The 19-year-old known only as "Aicha" arrived in the Netherlands on Wednesday (November 19) with her mother Monique, said Annemarie Kemp, a spokeswoman for the public prosecutors office.
"Upon her arrival, Aicha was detained at once on suspicion of crimes threatening state security," Kemp told AFP, adding she will appear before a judge on Friday for a brief first appearance.
Dutch newspaper reports this week said Aicha travelled to Syria nine months ago to marry a Dutch-Turkish jihadist fighter she saw on television and contacted via the Internet.
The man, a former soldier in the Dutch army, is one of a group of Dutch jihadists who have travelled to Syria where he is training fighters for the IS group.

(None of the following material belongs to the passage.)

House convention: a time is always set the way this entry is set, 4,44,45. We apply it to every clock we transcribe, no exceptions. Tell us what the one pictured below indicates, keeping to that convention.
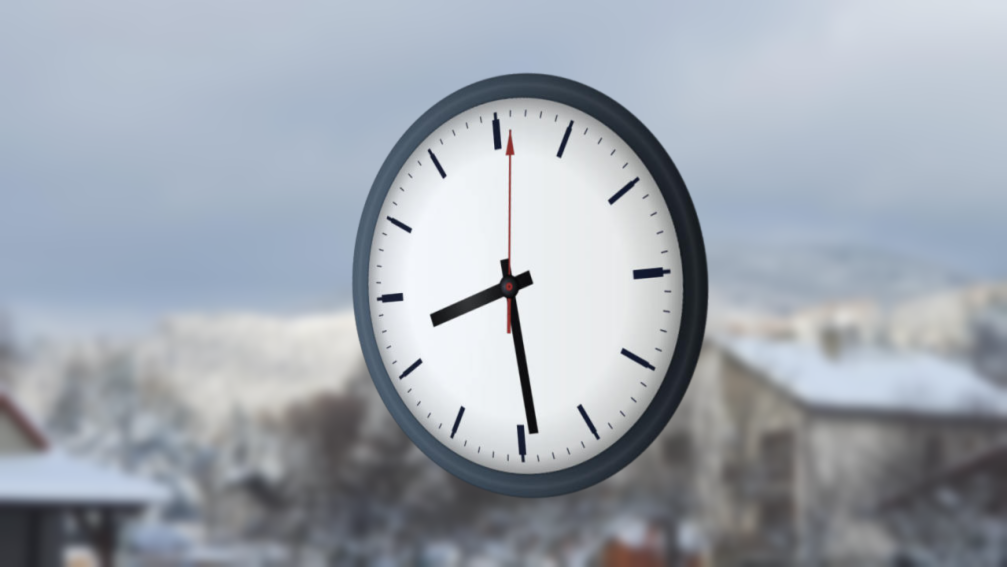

Aicha allegedly asked her mother to help her after her marriage to the jihadist failed and she ended up with a Tunisian fighter, the Dutch tabloid daily Algemeen Dagblad said.
Monique told Dutch television a few months ago how her daughter, known as Sterlina before converting and changing her name to Aicha, turned from a bubbly teen into a serious radicalised Islamist.
Last week a niqab-wearing Monique is said to have crossed the border into Syria and travelled to the IS stronghold city of Raqa, the Algemeen Dagblad said.
There she met up with Aicha before slipping across the border into Turkey with her daughter, the paper said, adding that details of the rescue operation were "very sketchy".
"It is unknown how Monique managed to travel inside an area under the IS groups control," it said.
Roger Bos, a representative of the public prosecutor, told local television that Monique "never set foot in Syria" but met her daughter at the border.
Aichas lawyer Francoise Landerloo could not be reached for comment.
An official at Landerloos office told AFP that Dutch prosecutors had slapped several restrictions on the lawyers including being able to talk about the case.
Some 130 Dutch jihadists have left to fight in Syria, with 30 already having returned and 14 others killed in the fighting, according to the latest statistics from the Dutch intelligence services.
It is feared that returning jihadists, having been exposed to extreme violence, could be returning to Europe with orders to carry out terror attacks.